## Exercise instructions
**a)** Answer these questions using the HIV cure thread:
(i) According to the thread, why is HIV so hard to eradicate?
(ii) How were the only HIV cures one hears about brought about?
(iii) How many times the incidence that whites have is given for blacks?
**b)** Write the next part of the HIV cure thread, starting right after its final sentence.

======== Excerpted text ========

Ask HN: What would be negative implications of HIV becoming a curable disease? - twidlit

Would be interesting to explore how society will change and be affected since HIV is mostly tied to homosexuals.
======
carbocation
Nothing that has been discussed on HN lately will, likely, lead to an HIV
cure. HIV is notoriously difficult to eradicate due to the fact that it stays
dormant inside of immune cells for years. This is why the only cures that you
hear about are those that have been induced via bone marrow transplant (which
were done for other reasons, not for HIV; BMT is highly dangerous and the
risk/benefit is strongly against doing this for cure of HIV alone).

I don't think that your statement about homosexuals is the most useful
statement one could make about the HIV epidemic in the United States. There
are various groups that suffer more from HIV than others: homosexuals, yes,
but also ethnic minorities (blacks have 7x the incidence that whites have).

======== Information ========

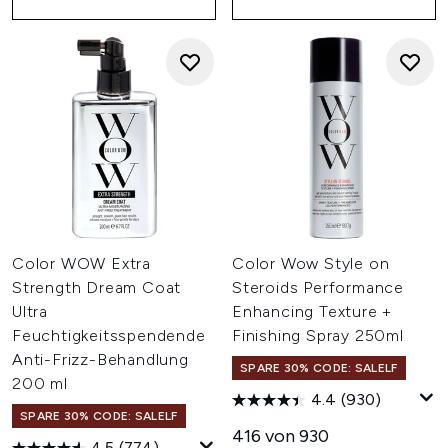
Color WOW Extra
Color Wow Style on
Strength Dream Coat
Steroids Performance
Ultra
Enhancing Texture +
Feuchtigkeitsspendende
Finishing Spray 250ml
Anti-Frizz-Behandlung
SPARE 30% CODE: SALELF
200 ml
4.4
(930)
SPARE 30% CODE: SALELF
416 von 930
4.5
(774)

========

## Answers to the tasks
**a)**
(i) It stays dormant inside immune cells for years.
(ii) By bone marrow transplant.
(iii) 7 times.

**b)**
This may just be semantics, but in my opinion HIV isn't really "mostly tied to
homosexuals." It is true that a majority of new cases of HIV (57%) are due to
male-to-male sexual contact, but that still leaves a vast 43% of the pie for
heterosexual contact and IVDU.
[http://www.cdc.gov/hiv/topics/surveillance/resources/factshe...](http://www.cdc.gov/hiv/topics/surveillance/resources/factsheets/incidence.htm)

------
tokenadult
Curing a disease is always a good idea. And I think your statement "HIV is
mostly tied to homosexuals" is factually incorrect, especially on a worldwide
basis.

------
anigbrowl
Having to listen to people who complain about how many homosexuals there are,
and how inconsiderate it is of them to go on living and being homosexual at
everyone. Other than that, I can't think of any.